Got the text extractor to work, and am able to write the text to a file. We are now looking at how to extract relevant information from   the text file. Most importantly, we should be able to get keywords in the resume that would be useful in a “keyword search” in a job portal. The Python module Rake, a “domain-independent keyword extractor,” doesn’t do a great job getting relevant words. For one, it doesn’t recognize the difference between standard ASCII characters and special characters in the PDF. For example, a crude implementation returns “2015 interests snowboarding • triathlons • piano • backpacking • ultimate frisbee” as the most relevant phrase in my resume. Don’t think that’ll work.

05.08 The main problem that we are encountering is unstructured, non-standard data from the resume.

06.54 I’m running out of steam. We got the keyword search working, we just have to pretty-fy everything and come up with a sorting algorithm to a really rank the results.

I noticed the birds are chirping, so I walked outside to get a little closer. The sun’s almost out, I think I might use this early morning opportunity to see the sunrise.
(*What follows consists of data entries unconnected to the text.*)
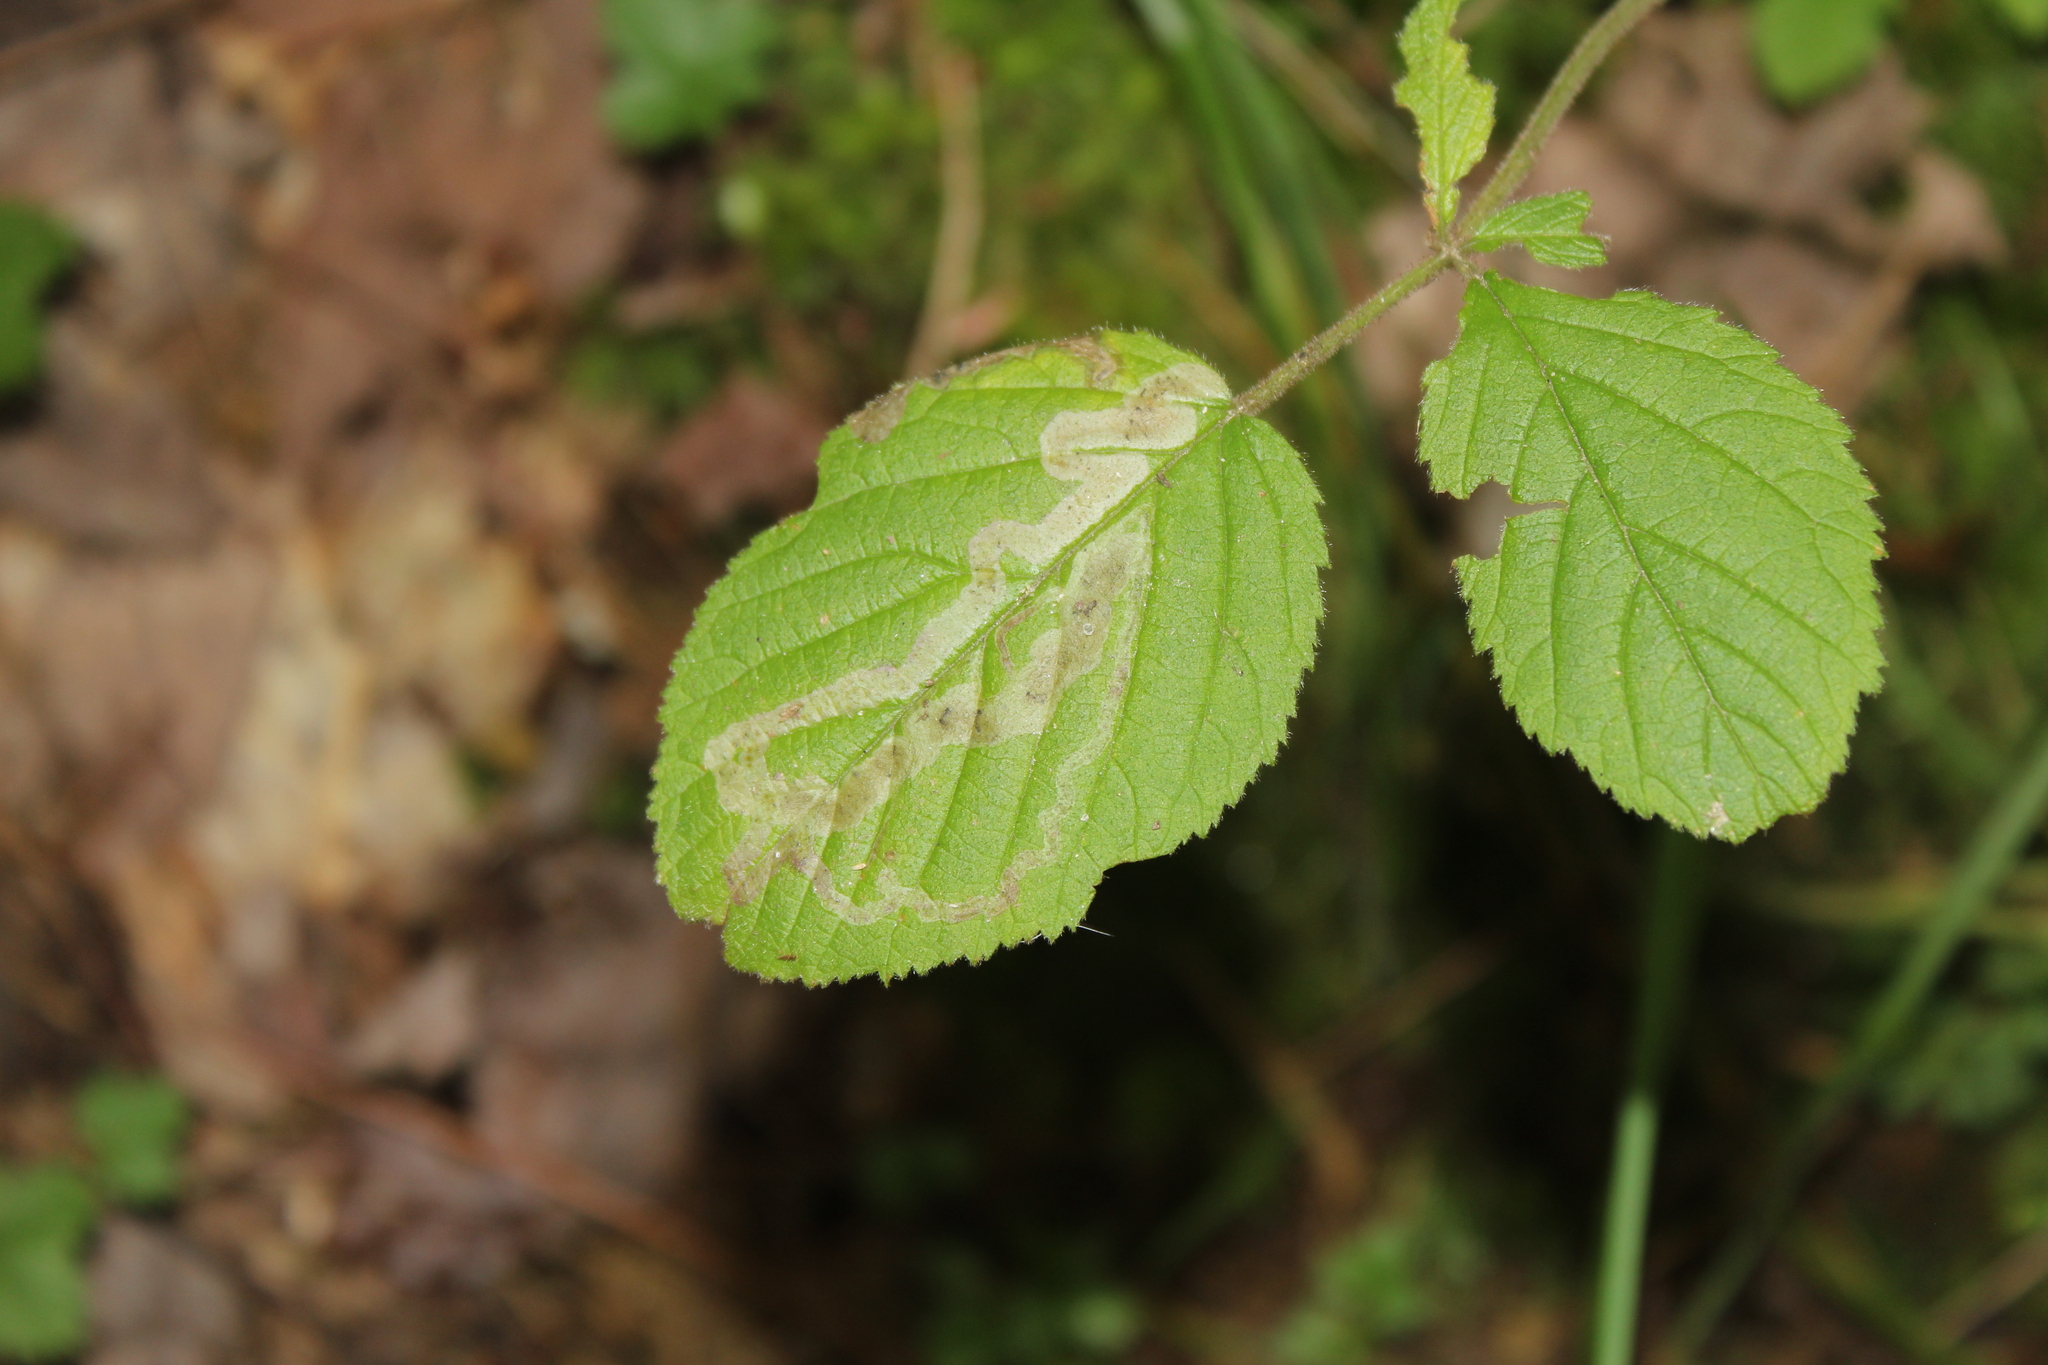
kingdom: Animalia
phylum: Arthropoda
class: Insecta
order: Diptera
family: Agromyzidae
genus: Agromyza
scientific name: Agromyza vockerothi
The hackathon venue is right next to the tower block, so I decided to watch the sunrise from up top. I swiped in with my student card for the general area, and then headed for an elevator to take me up the 25 flights of stairs. I put my key card in front of the access point and tried to push one of the floors, but nothing. Denied. I guess I will have to work for the sunrise, climbing the stairs up to the top. About halfway up, I stopped to make SURE the elevator doesn’t work. I came inside and started pressing the buttons for the top floors, but they didn’t stay lit up. So I leaned down and started pushing buttons somewhat hoping the machine would malfunction and I’d catch a ride up. Then I noticed the doors were closed, and the “open door” button wouldn’t work without a valid key card. So yaaaaa I’m currently trapped in the elevator debating what I can do.

Update I called the Mysterious Elevator Man From Above with the push of a button and he said ground floor was my only option so I’m back to squ… floor one. Debating if I’ll make it up.

Update I made it. Nice view but not much of a sunrise – I can only see out the west end of the tower.

9:00 Took a wee nap. It was nice but I don’t feel too great. Aadit and Pankaj are working furiously on the UI of the web app, trying to display the info nicely with React.

12:00 We got everything looking semi-presentable and have practiced our project pitch to a few other groups. Now we wait to present to the judges.